What is expected: Using the entries that follow, collect the lines where the word "from" appears.

= = = = =

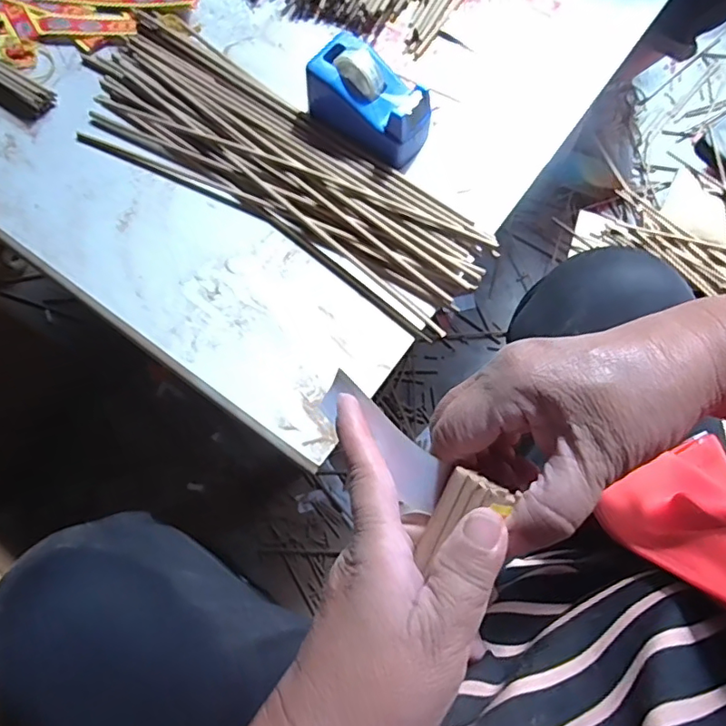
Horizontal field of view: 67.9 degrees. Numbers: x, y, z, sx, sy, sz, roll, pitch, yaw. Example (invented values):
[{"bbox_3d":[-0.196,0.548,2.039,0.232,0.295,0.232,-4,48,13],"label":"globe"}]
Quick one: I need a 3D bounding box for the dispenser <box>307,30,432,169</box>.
[{"bbox_3d":[0.005,-0.211,0.439,0.100,0.058,0.056,42,76,11],"label":"dispenser"}]

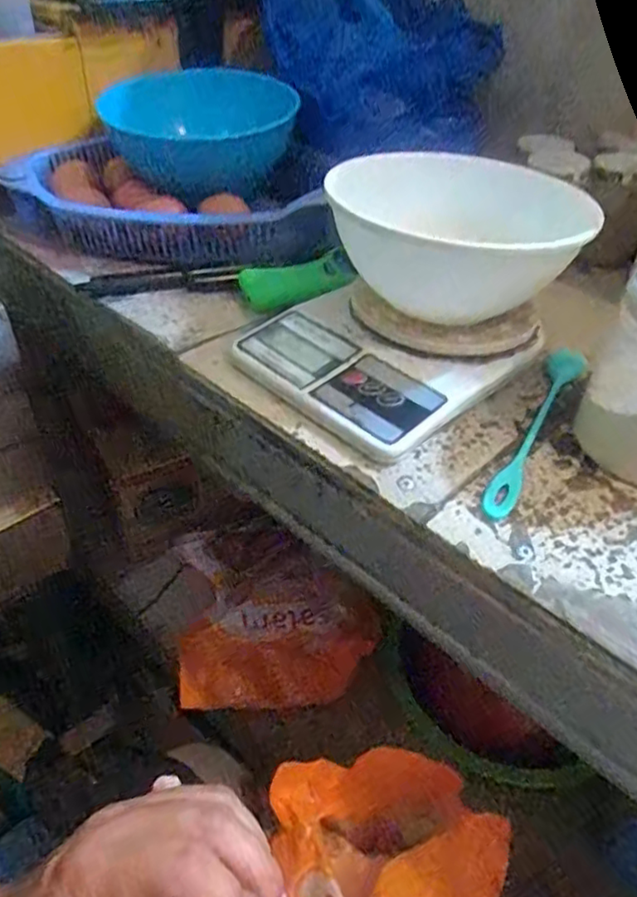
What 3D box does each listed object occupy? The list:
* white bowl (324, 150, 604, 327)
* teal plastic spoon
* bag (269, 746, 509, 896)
[{"bbox_3d":[0.091,-0.137,0.420,0.155,0.072,0.155,3,42,-3],"label":"white bowl"},{"bbox_3d":[0.139,-0.016,0.391,0.024,0.011,0.181,23,45,18],"label":"teal plastic spoon"},{"bbox_3d":[0.044,0.357,0.492,0.180,0.162,0.181,15,43,10],"label":"bag"}]

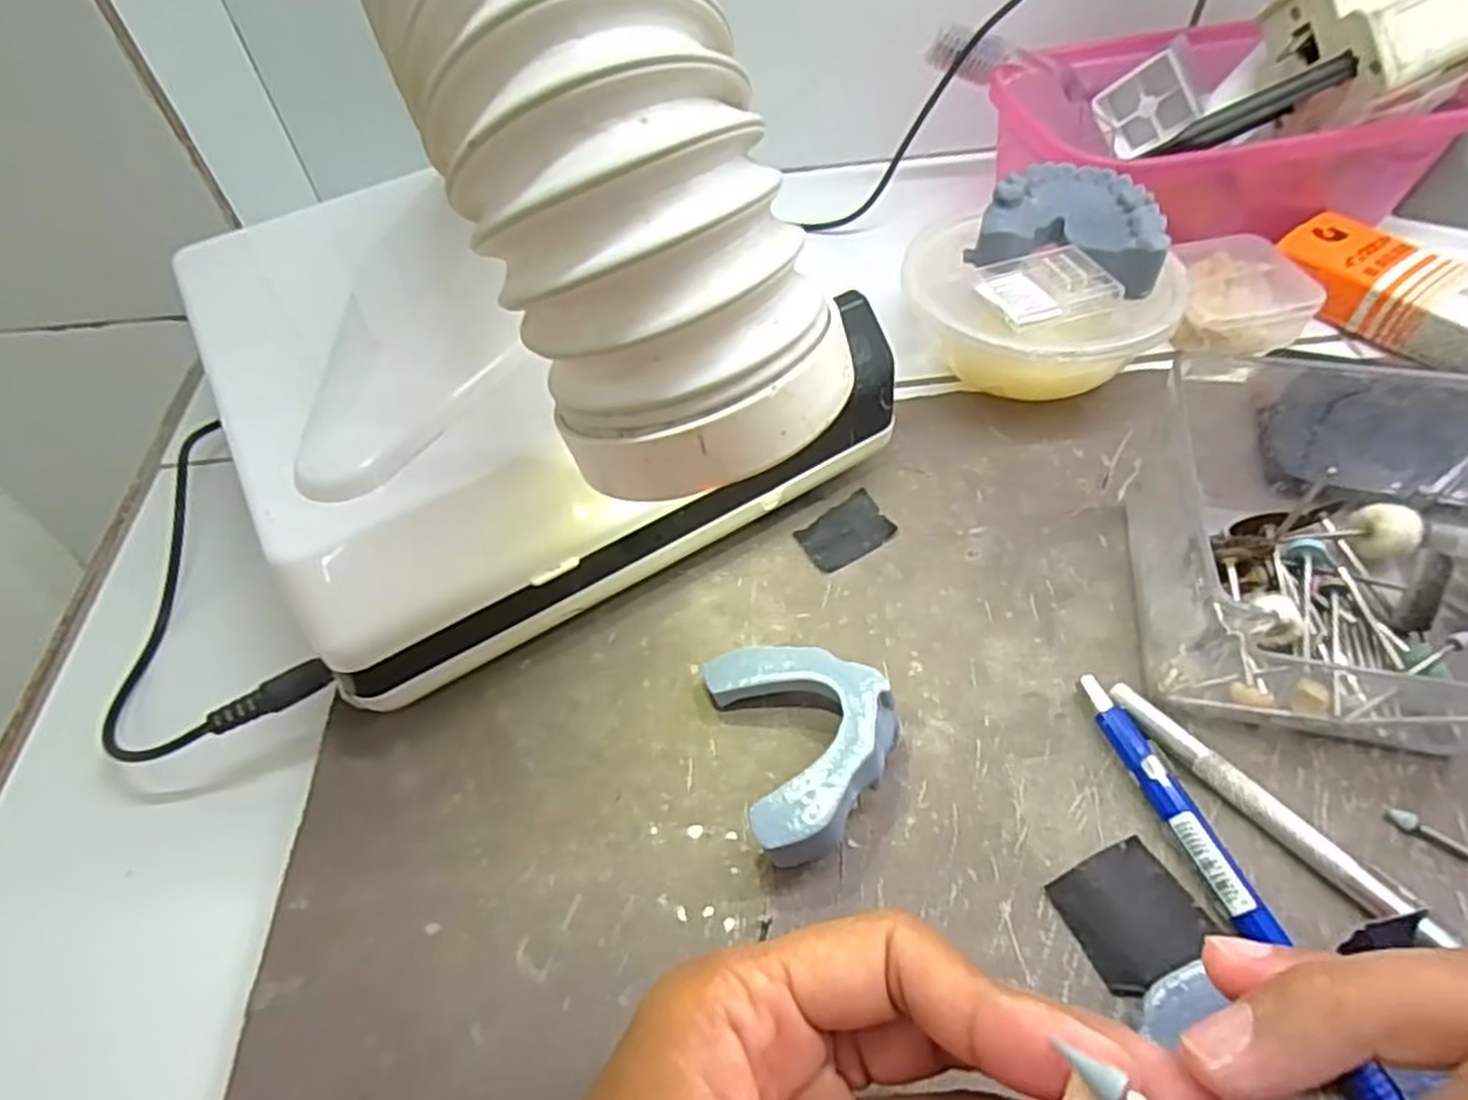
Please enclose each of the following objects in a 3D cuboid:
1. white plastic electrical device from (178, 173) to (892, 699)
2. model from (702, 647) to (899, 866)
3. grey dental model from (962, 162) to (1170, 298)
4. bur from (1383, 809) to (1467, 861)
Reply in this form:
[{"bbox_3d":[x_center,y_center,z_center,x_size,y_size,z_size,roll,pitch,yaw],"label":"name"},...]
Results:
[{"bbox_3d":[-0.070,-0.064,0.281,0.192,0.079,0.185,-28,56,-17],"label":"white plastic electrical device"},{"bbox_3d":[0.022,0.053,0.220,0.046,0.025,0.063,-15,53,-8],"label":"model"},{"bbox_3d":[0.128,-0.127,0.298,0.064,0.017,0.057,9,54,11],"label":"grey dental model"},{"bbox_3d":[0.192,0.079,0.200,0.042,0.004,0.005,29,60,24],"label":"bur"}]

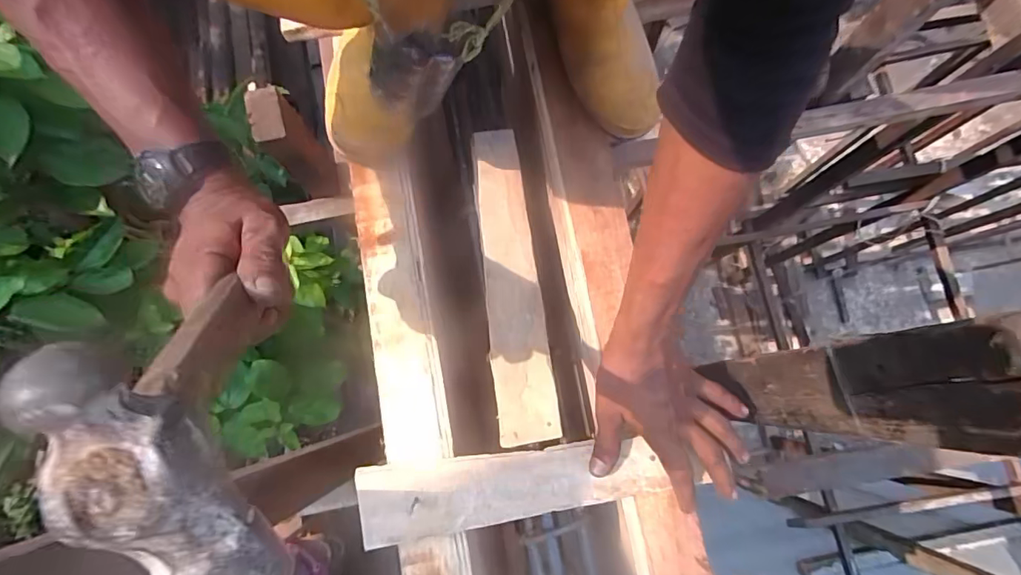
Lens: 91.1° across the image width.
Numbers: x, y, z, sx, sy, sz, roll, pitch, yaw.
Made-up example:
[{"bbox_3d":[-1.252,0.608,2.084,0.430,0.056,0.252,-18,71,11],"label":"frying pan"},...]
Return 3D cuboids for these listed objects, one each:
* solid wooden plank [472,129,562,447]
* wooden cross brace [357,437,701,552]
[{"bbox_3d":[-0.002,-0.008,0.544,0.061,0.014,0.341,-8,79,0],"label":"solid wooden plank"},{"bbox_3d":[0.000,0.186,0.465,0.274,0.016,0.066,-6,79,-1],"label":"wooden cross brace"}]

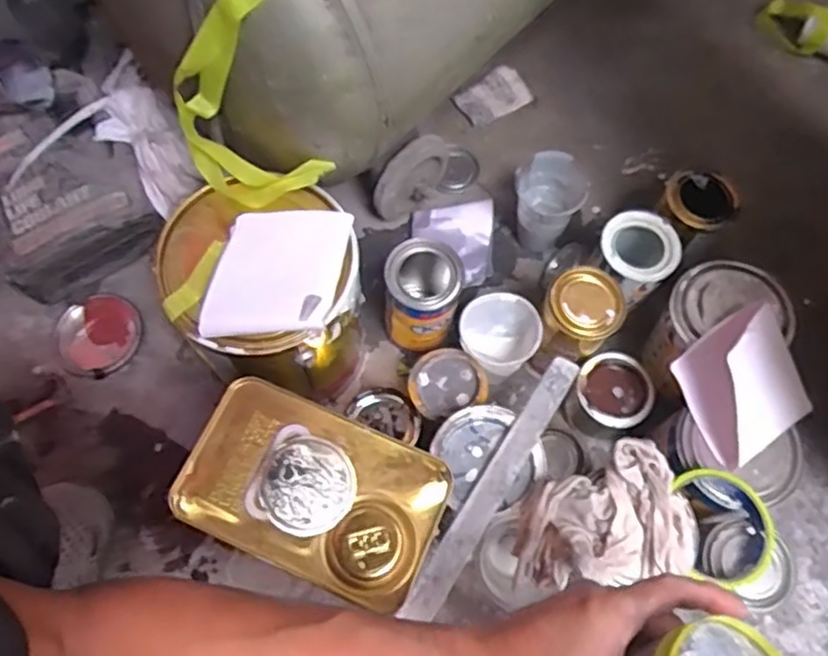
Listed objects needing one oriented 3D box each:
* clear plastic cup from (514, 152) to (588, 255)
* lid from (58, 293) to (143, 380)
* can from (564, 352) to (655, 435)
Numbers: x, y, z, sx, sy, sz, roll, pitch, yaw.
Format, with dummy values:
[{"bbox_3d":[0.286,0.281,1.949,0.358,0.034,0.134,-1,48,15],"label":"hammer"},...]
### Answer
[{"bbox_3d":[0.143,-0.133,0.756,0.073,0.105,0.073,19,68,6],"label":"clear plastic cup"},{"bbox_3d":[-0.343,0.008,0.745,0.089,0.013,0.094,1,68,-1],"label":"lid"},{"bbox_3d":[0.195,0.072,0.690,0.064,0.071,0.072,-24,70,-11],"label":"can"}]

= = = = =

The answer:
1. white plastic electrical device from (178, 173) to (892, 699)
2. model from (702, 647) to (899, 866)
3. grey dental model from (962, 162) to (1170, 298)
4. bur from (1383, 809) to (1467, 861)
* clear plastic cup from (514, 152) to (588, 255)
* lid from (58, 293) to (143, 380)
* can from (564, 352) to (655, 435)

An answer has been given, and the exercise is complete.